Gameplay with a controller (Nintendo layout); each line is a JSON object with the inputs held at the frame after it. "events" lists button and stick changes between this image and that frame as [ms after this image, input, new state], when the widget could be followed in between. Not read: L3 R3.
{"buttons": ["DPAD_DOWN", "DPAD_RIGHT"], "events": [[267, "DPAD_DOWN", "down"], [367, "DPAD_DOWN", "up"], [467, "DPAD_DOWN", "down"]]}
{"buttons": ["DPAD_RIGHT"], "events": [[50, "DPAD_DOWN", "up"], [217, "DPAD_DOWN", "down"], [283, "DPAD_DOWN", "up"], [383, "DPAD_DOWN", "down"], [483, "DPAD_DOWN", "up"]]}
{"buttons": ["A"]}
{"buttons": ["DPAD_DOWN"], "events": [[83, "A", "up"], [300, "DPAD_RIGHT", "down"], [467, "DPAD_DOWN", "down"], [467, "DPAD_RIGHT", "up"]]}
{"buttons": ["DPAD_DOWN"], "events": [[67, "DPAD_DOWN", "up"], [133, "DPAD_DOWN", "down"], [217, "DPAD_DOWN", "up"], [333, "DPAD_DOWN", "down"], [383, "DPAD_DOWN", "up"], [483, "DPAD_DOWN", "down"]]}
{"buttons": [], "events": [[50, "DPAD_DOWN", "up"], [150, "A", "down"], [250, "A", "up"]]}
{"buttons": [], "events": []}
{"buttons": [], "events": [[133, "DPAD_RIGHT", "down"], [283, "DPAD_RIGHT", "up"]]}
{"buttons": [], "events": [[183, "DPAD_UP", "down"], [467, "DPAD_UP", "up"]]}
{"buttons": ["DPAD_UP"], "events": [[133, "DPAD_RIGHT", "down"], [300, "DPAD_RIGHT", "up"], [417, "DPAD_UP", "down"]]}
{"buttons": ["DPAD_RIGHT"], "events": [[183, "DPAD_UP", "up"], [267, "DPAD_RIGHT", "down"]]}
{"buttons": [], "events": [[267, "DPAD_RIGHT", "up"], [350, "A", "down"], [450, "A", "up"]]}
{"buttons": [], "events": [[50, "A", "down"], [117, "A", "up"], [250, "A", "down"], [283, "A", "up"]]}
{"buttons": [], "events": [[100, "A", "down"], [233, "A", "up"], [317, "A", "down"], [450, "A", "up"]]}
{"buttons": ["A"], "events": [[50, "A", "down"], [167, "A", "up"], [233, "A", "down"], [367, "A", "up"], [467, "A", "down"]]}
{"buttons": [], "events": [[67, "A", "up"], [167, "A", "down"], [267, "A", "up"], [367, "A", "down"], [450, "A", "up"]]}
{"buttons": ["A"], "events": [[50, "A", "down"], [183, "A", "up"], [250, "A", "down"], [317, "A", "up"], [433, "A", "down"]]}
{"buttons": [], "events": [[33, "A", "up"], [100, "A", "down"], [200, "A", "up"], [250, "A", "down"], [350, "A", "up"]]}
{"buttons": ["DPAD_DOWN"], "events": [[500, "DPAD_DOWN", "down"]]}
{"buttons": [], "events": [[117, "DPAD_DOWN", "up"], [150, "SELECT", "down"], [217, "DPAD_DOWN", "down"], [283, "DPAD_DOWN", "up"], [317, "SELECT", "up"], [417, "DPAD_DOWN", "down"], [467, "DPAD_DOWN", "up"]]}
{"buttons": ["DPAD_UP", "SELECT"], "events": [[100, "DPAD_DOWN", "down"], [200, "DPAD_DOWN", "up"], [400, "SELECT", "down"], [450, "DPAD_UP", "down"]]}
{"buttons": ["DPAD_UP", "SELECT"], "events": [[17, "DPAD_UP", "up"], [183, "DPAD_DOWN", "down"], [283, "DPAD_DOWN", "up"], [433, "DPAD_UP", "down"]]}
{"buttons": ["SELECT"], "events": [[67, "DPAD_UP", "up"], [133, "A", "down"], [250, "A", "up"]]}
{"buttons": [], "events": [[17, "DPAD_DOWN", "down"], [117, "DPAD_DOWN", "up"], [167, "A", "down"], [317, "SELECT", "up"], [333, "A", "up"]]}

TASK OBJECTIVE:
From the first line to the last, transcribe the data exactly.

THE COMPLETED TASK:
Gameplay with a controller (Nintendo layout); each line is a JSON object with the inputs held at the frame after it. "events" lists button and stick changes between this image and that frame as [ms after this image, input, new state], when the widget could be followed in between. Not read: L3 R3.
{"buttons": ["DPAD_DOWN", "DPAD_RIGHT"], "events": [[267, "DPAD_DOWN", "down"], [367, "DPAD_DOWN", "up"], [467, "DPAD_DOWN", "down"]]}
{"buttons": ["DPAD_RIGHT"], "events": [[50, "DPAD_DOWN", "up"], [217, "DPAD_DOWN", "down"], [283, "DPAD_DOWN", "up"], [383, "DPAD_DOWN", "down"], [483, "DPAD_DOWN", "up"]]}
{"buttons": ["A"]}
{"buttons": ["DPAD_DOWN"], "events": [[83, "A", "up"], [300, "DPAD_RIGHT", "down"], [467, "DPAD_DOWN", "down"], [467, "DPAD_RIGHT", "up"]]}
{"buttons": ["DPAD_DOWN"], "events": [[67, "DPAD_DOWN", "up"], [133, "DPAD_DOWN", "down"], [217, "DPAD_DOWN", "up"], [333, "DPAD_DOWN", "down"], [383, "DPAD_DOWN", "up"], [483, "DPAD_DOWN", "down"]]}
{"buttons": [], "events": [[50, "DPAD_DOWN", "up"], [150, "A", "down"], [250, "A", "up"]]}
{"buttons": [], "events": []}
{"buttons": [], "events": [[133, "DPAD_RIGHT", "down"], [283, "DPAD_RIGHT", "up"]]}
{"buttons": [], "events": [[183, "DPAD_UP", "down"], [467, "DPAD_UP", "up"]]}
{"buttons": ["DPAD_UP"], "events": [[133, "DPAD_RIGHT", "down"], [300, "DPAD_RIGHT", "up"], [417, "DPAD_UP", "down"]]}
{"buttons": ["DPAD_RIGHT"], "events": [[183, "DPAD_UP", "up"], [267, "DPAD_RIGHT", "down"]]}
{"buttons": [], "events": [[267, "DPAD_RIGHT", "up"], [350, "A", "down"], [450, "A", "up"]]}
{"buttons": [], "events": [[50, "A", "down"], [117, "A", "up"], [250, "A", "down"], [283, "A", "up"]]}
{"buttons": [], "events": [[100, "A", "down"], [233, "A", "up"], [317, "A", "down"], [450, "A", "up"]]}
{"buttons": ["A"], "events": [[50, "A", "down"], [167, "A", "up"], [233, "A", "down"], [367, "A", "up"], [467, "A", "down"]]}
{"buttons": [], "events": [[67, "A", "up"], [167, "A", "down"], [267, "A", "up"], [367, "A", "down"], [450, "A", "up"]]}
{"buttons": ["A"], "events": [[50, "A", "down"], [183, "A", "up"], [250, "A", "down"], [317, "A", "up"], [433, "A", "down"]]}
{"buttons": [], "events": [[33, "A", "up"], [100, "A", "down"], [200, "A", "up"], [250, "A", "down"], [350, "A", "up"]]}
{"buttons": ["DPAD_DOWN"], "events": [[500, "DPAD_DOWN", "down"]]}
{"buttons": [], "events": [[117, "DPAD_DOWN", "up"], [150, "SELECT", "down"], [217, "DPAD_DOWN", "down"], [283, "DPAD_DOWN", "up"], [317, "SELECT", "up"], [417, "DPAD_DOWN", "down"], [467, "DPAD_DOWN", "up"]]}
{"buttons": ["DPAD_UP", "SELECT"], "events": [[100, "DPAD_DOWN", "down"], [200, "DPAD_DOWN", "up"], [400, "SELECT", "down"], [450, "DPAD_UP", "down"]]}
{"buttons": ["DPAD_UP", "SELECT"], "events": [[17, "DPAD_UP", "up"], [183, "DPAD_DOWN", "down"], [283, "DPAD_DOWN", "up"], [433, "DPAD_UP", "down"]]}
{"buttons": ["SELECT"], "events": [[67, "DPAD_UP", "up"], [133, "A", "down"], [250, "A", "up"]]}
{"buttons": [], "events": [[17, "DPAD_DOWN", "down"], [117, "DPAD_DOWN", "up"], [167, "A", "down"], [317, "SELECT", "up"], [333, "A", "up"]]}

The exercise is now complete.